— Goals —
a) In the forum thread about the rescue dog afraid to come into the house, what does Stosh suggest tying the dog's lead to?
b) Resume the forum thread about the rescue dog that won't come into the house, starting right after its last line.

— Given passage —
# new dog now scared to come in the house, HELP!



## kane626 (Jul 18, 2012)

I got a 1 yr ond rescue 7 days ago. All was going well, she was really starting to come out of her shell. Her and my older GSD seemed to be getting along pretty well. I have a dog door with a fenced back yard. I came home from work yesterday, and Im almost sure she was inside. I took them out to play and mowed. When I feed them she didn't come in to eat...never seen that before. Left her go for a while and called her to come in and she didn't want to. After a while I tried putting her leash on and thought she would walk in with me but she was scared to death. This morning I took her around the front of the house and in the front door. The second she was inside she ran straight for the dog door and out agian. Tried it a second time and she wouldn't even go up on the front porch. I have know idea what happened! The dogs still get along fine, she's not scared of him. If she fell and hurt herself sure doesn't show it. She runs and plays outside same as always. Poor thing just sits outside the door looking in. I can tell she wants to come in with us but she won't. I tried food and she won't even come in for that. I opened the man door in case it was something about the dog door but nothing works. She was everywhere in the house 10 min after I got her home last week, so this is really not normal for her. Any good ideas???


----------



## Stosh (Jun 26, 2010)

If you have a crate you can put her in the crate in the house so she feels there's a safe place in there. What might help is to tether her to you- literally tie her lead to your belt loop and have her go everywhere you go- in and out of the house, all around the yard, laying next to your feet while you watch tv, etc. No big fanfare or commands, just simply going everywhere you go. She'll figure out that there's nothing to be afraid of. Try it for several days until she's secure


----------



## TaZoR (Jan 26, 2012)

Do you know anything about her past? Possible abuse? I think there was a trigger. Maybe she was exclusively an outdoor dog? I would not force her. Open the door, sit on the floor inside and talk to her. I wouldn't try and coax her, let her come in when she feels comfortable. Talk to her in intervals. Give her time to process the fact that you can be trusted. It took a long time for my last rescue to build a trust but then we were inseperable.


----------



## Marnie (Oct 11, 2011)

— Data excerpts —
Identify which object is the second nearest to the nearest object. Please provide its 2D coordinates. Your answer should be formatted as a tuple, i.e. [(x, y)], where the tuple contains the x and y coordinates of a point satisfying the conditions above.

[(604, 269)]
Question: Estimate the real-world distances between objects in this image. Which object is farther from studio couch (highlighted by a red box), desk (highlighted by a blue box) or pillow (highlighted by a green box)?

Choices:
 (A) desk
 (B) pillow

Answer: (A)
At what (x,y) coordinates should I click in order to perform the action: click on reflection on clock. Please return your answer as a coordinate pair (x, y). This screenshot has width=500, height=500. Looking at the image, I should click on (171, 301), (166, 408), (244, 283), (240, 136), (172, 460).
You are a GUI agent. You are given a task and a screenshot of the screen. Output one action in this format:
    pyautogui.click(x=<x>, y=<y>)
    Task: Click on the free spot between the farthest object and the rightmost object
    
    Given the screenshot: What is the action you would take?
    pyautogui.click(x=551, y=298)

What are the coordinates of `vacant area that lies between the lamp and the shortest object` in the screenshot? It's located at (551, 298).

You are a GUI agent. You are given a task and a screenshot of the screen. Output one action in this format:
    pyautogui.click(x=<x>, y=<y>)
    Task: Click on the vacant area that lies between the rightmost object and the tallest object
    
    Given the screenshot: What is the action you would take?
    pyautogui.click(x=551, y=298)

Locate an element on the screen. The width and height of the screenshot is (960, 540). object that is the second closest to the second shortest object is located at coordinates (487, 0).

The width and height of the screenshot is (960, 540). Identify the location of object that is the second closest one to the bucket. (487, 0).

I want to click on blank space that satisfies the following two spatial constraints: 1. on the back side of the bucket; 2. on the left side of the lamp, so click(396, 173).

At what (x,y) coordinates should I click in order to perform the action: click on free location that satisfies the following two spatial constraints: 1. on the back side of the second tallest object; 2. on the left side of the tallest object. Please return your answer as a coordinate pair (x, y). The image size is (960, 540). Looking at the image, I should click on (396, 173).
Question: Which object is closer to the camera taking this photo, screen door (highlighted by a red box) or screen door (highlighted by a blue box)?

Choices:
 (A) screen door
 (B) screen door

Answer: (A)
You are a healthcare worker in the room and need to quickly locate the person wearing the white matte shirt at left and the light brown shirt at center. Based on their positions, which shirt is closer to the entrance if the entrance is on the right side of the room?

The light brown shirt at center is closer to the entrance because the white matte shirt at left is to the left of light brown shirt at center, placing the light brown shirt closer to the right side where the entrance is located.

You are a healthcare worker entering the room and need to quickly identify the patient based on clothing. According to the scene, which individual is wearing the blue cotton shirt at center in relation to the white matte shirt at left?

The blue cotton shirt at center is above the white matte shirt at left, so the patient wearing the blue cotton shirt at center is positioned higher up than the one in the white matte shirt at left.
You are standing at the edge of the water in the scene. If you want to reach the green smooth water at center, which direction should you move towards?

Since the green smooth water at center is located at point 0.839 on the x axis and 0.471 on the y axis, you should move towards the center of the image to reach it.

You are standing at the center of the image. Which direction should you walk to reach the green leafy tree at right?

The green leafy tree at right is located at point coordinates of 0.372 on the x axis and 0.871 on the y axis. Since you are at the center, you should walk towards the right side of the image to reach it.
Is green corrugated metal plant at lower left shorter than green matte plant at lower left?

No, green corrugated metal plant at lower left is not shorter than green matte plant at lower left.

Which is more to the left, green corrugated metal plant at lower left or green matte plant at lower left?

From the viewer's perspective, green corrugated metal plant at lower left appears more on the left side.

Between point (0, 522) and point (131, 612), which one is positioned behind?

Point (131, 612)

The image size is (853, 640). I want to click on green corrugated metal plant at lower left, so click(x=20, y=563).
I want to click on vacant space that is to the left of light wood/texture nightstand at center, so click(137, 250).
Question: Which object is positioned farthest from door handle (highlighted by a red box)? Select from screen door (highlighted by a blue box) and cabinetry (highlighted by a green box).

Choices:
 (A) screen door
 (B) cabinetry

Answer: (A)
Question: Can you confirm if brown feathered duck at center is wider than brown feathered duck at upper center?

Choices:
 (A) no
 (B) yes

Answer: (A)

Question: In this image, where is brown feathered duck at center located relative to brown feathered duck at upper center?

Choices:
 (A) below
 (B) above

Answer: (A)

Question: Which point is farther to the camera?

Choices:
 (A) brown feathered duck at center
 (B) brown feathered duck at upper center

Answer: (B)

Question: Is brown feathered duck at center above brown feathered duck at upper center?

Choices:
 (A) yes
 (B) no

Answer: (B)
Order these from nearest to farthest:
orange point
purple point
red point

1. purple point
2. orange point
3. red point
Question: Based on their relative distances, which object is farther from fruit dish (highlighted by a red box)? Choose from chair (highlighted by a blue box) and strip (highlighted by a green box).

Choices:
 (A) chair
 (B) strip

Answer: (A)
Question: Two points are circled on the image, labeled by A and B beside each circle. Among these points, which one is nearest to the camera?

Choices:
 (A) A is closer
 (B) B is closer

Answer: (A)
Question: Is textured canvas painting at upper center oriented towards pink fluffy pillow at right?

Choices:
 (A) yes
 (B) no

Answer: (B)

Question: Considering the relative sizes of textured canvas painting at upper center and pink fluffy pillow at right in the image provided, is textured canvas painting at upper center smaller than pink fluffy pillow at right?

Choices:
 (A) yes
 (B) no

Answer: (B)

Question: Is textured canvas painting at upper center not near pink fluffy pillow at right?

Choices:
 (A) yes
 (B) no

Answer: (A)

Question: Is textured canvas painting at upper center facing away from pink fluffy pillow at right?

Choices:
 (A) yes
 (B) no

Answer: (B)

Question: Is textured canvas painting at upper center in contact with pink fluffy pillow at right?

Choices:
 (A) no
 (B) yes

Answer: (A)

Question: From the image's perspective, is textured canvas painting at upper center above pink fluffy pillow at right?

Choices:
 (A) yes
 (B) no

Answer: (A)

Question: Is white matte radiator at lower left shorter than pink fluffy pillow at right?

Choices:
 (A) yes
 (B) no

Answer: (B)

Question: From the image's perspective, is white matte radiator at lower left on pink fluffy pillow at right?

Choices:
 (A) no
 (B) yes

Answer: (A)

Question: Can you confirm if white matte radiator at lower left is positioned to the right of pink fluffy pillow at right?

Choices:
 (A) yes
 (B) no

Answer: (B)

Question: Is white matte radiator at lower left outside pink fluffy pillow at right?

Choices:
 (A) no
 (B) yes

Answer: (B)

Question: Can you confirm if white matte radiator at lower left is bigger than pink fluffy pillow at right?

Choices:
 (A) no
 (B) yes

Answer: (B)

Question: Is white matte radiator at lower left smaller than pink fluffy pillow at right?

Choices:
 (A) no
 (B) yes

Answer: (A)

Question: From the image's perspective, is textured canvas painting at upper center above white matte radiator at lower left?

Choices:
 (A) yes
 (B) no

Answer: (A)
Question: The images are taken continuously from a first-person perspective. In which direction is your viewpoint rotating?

— Task-by-task results —
a) Your belt loop.

b)
Everybody has their own way of doing things but I would not drag this out. Problems tend to take on a life of their own if not resolved quickly. I would close the dog-door and bring the dog in the front door. When she's inside, I would pet her, feed her and then ignore her and let her calm down. Take her outside every three or four hours so she doesn't have an accident inside. Bring her back in. It won't take her long to calm down and relax. Is she upset about the slick flooring inside. I've had dogs that couldn't seem to get used to the slippery floors. If that is the problem, get some big mats.


----------



## KennyFrench (Jun 13, 2012)

Is your house haunted? Do you need an old priest and a young priest? Just Kidding.

I am no expert, but... 

Had anything changed in the house just before this? Anything like the A/C not being on until yesterday and she doesn't like the noise or something like that. How big is your house? Can you put her on a leash and walk her through all the rooms to see if she's more agitated in any particular room? 

Almost anything can upset a dog, even something we (humans) can't see, smell, or hear. As for your older GSD, whatever is upsetting the rescue could be something that either doesn't bother the older GSD, or it's something he's gotten used to.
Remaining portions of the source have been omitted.